▶ **DOCUMENT SEGMENT**:

Magazine articles...and Criteria-Based Feedback
Today I asked each of you to bring in a copy of an article from the type of magazine you could envision publishing the popular version of your research essay. Today in small groups, I want you to spend some time looking at these articles, reading them not so much for content but for the way in which they are written. Toward that end, I'd like you to take a moment to skim all the articles your group brought in: rather than reading these articles closely, I want to skim for the main point or idea (thesis) you think the article is trying to communicate along with the reasons why (argument) you should agree with this point.
After these various articles have made their way around your group, allowing everyone a chance to skim them, spend some time looking at each one in more detail, asking and answering among your groupmates the following Criteria-Based questions from today's reading in Writing With Power (pp. 252 - 254):
What is the quality of the content of the writing in this article: the ideas, the perceptions, the point of view?
- Is the article's basic idea or insight a good one, and is it supported by evidence and examples?
- Is the piece fitted to its audience? Has the writer understood their needs and point of view?
- Is there a beginning? Does it start off in a way that allows youto get comfortably started?
- Is there a middle? A body, some girth or solidity, some sense of meat and potatoes, sufficiency? Or does it turn around and say goodbye almost as soon as it has said hello?
- Is there an ending? Does it give you a sense of closure or completion?
- Are the sentences clear and readable?
- Is it succinct enough for the purpose and audience?
- Are there mistakes in grammar, usages, spelling or typing?
- Is it neat and easy to read on the page?
Once you have spent about five minutes critiquing each of the magazine articles your group brought in, I want you to (as a group) sort them into two piles. In one pile, place the articles you think effectively communicated their point (thesis) and backed this point up with reasons and evidence (argument). In the other pile, place the articles which didn't fit this criterion, either because they were confusing, poorly organized, ill-supported, or had other flaws.
When you're done sorting, we'll talk as a large group about your findings.

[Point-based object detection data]

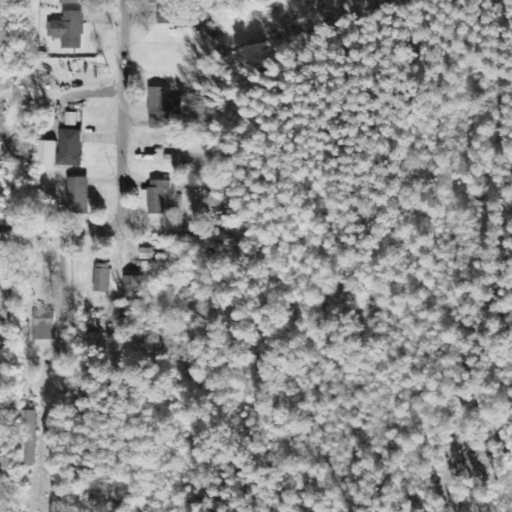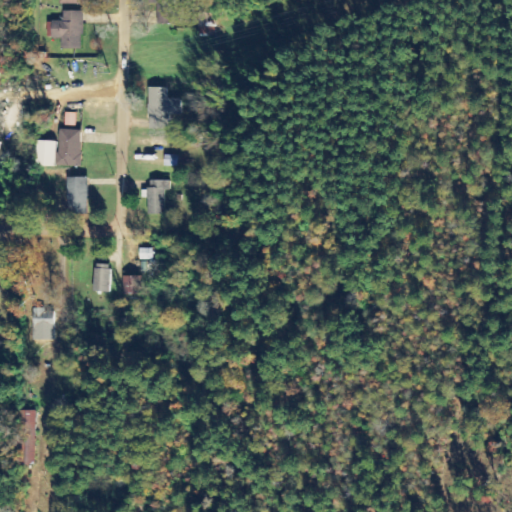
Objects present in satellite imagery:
building: (71, 2)
building: (165, 11)
building: (207, 24)
building: (69, 31)
building: (159, 108)
road: (121, 115)
building: (70, 119)
building: (69, 149)
building: (46, 155)
building: (77, 194)
building: (155, 201)
road: (55, 231)
building: (102, 278)
building: (133, 285)
building: (43, 324)
building: (25, 439)
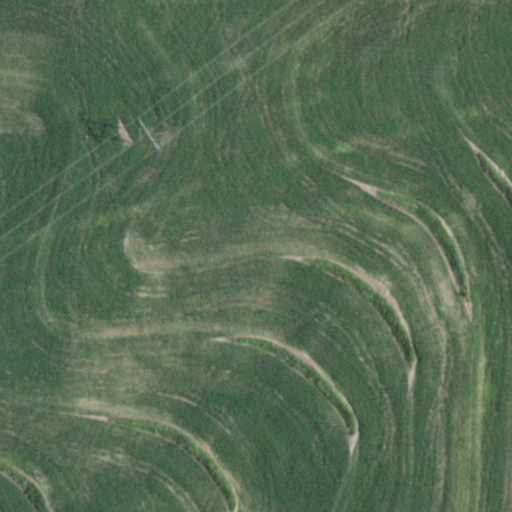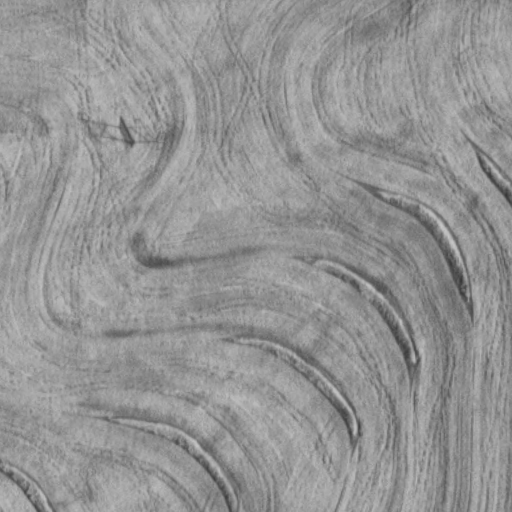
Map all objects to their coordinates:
power tower: (128, 133)
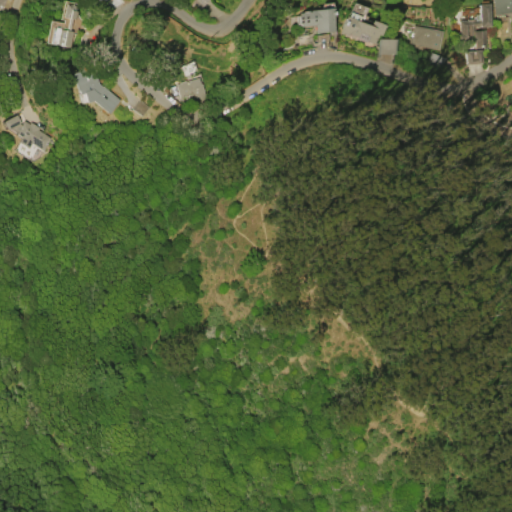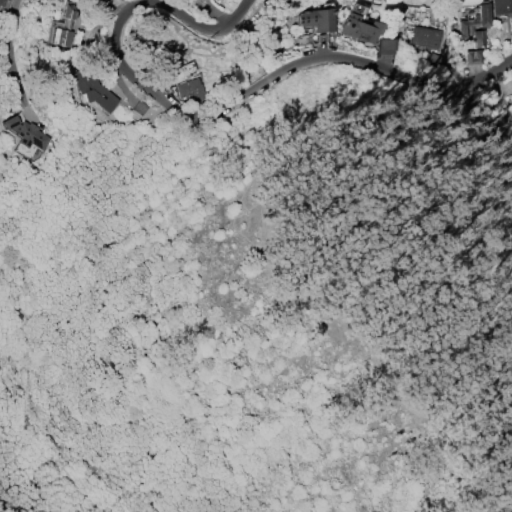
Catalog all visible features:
building: (90, 1)
building: (93, 1)
building: (1, 2)
building: (1, 3)
building: (501, 6)
building: (501, 6)
building: (315, 19)
building: (315, 20)
building: (66, 25)
building: (61, 26)
building: (474, 28)
building: (360, 29)
building: (358, 30)
building: (473, 30)
road: (12, 34)
building: (424, 37)
building: (424, 38)
building: (384, 46)
building: (472, 57)
building: (91, 89)
building: (186, 89)
building: (188, 89)
building: (138, 108)
road: (202, 109)
road: (475, 114)
building: (25, 133)
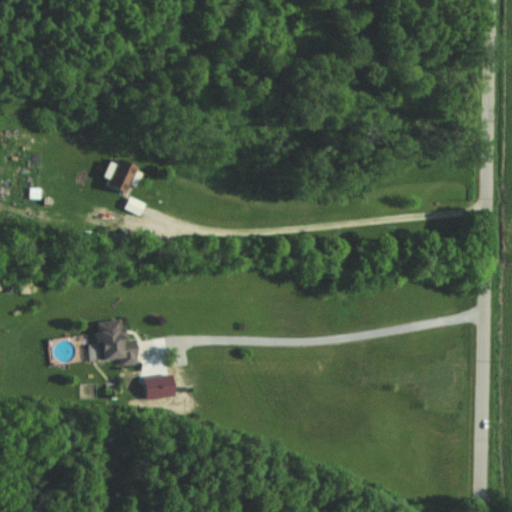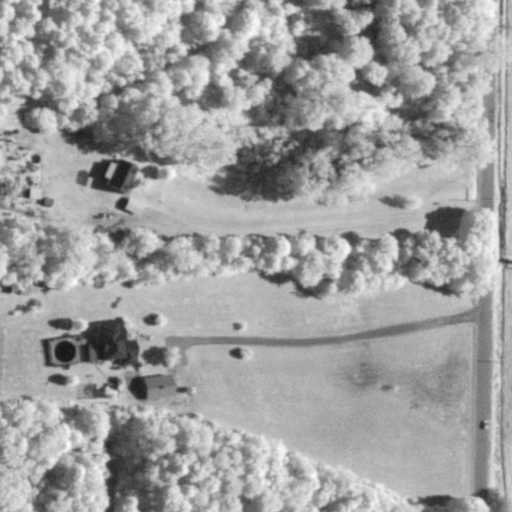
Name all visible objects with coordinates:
building: (119, 177)
road: (320, 221)
road: (486, 256)
road: (320, 334)
building: (112, 344)
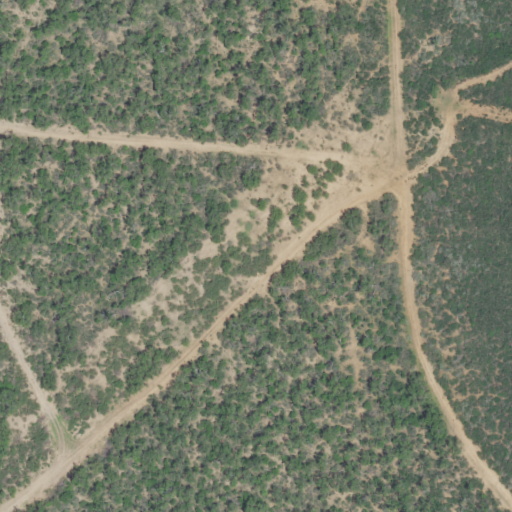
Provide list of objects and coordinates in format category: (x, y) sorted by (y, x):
road: (261, 281)
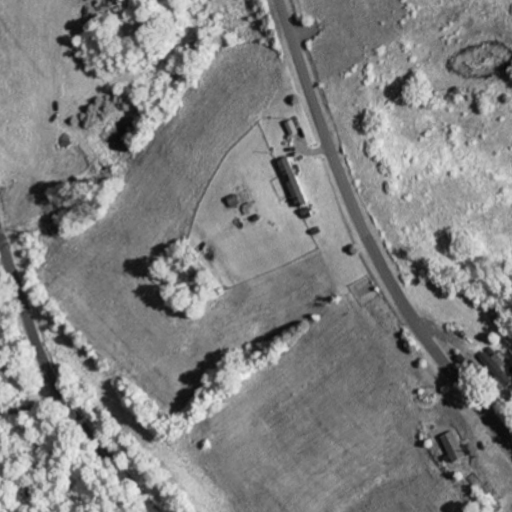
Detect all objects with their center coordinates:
road: (368, 239)
road: (2, 246)
building: (500, 365)
road: (54, 382)
road: (31, 406)
building: (457, 447)
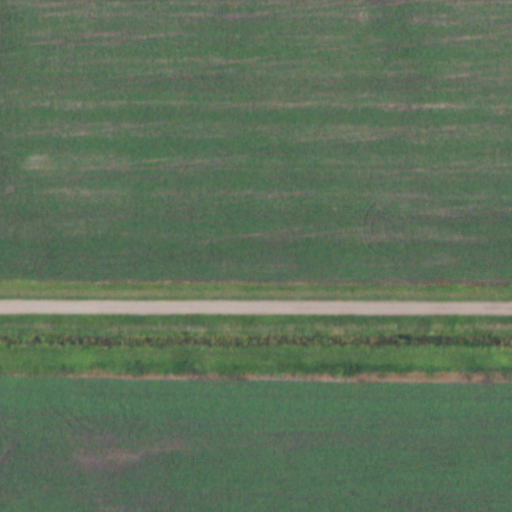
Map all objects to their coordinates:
crop: (256, 138)
road: (256, 303)
crop: (254, 442)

▶ **PROBLEM STATEMENT**: Reproduce the magazine-article critique handout word for word, from its title through its final sentence.

▶ **ANSWER SPACE**:
Magazine articles...and Criteria-Based Feedback
Today I asked each of you to bring in a copy of an article from the type of magazine you could envision publishing the popular version of your research essay. Today in small groups, I want you to spend some time looking at these articles, reading them not so much for content but for the way in which they are written. Toward that end, I'd like you to take a moment to skim all the articles your group brought in: rather than reading these articles closely, I want to skim for the main point or idea (thesis) you think the article is trying to communicate along with the reasons why (argument) you should agree with this point.
After these various articles have made their way around your group, allowing everyone a chance to skim them, spend some time looking at each one in more detail, asking and answering among your groupmates the following Criteria-Based questions from today's reading in Writing With Power (pp. 252 - 254):
What is the quality of the content of the writing in this article: the ideas, the perceptions, the point of view?
- Is the article's basic idea or insight a good one, and is it supported by evidence and examples?
- Is the piece fitted to its audience? Has the writer understood their needs and point of view?
- Is there a beginning? Does it start off in a way that allows youto get comfortably started?
- Is there a middle? A body, some girth or solidity, some sense of meat and potatoes, sufficiency? Or does it turn around and say goodbye almost as soon as it has said hello?
- Is there an ending? Does it give you a sense of closure or completion?
- Are the sentences clear and readable?
- Is it succinct enough for the purpose and audience?
- Are there mistakes in grammar, usages, spelling or typing?
- Is it neat and easy to read on the page?
Once you have spent about five minutes critiquing each of the magazine articles your group brought in, I want you to (as a group) sort them into two piles. In one pile, place the articles you think effectively communicated their point (thesis) and backed this point up with reasons and evidence (argument). In the other pile, place the articles which didn't fit this criterion, either because they were confusing, poorly organized, ill-supported, or had other flaws.
When you're done sorting, we'll talk as a large group about your findings.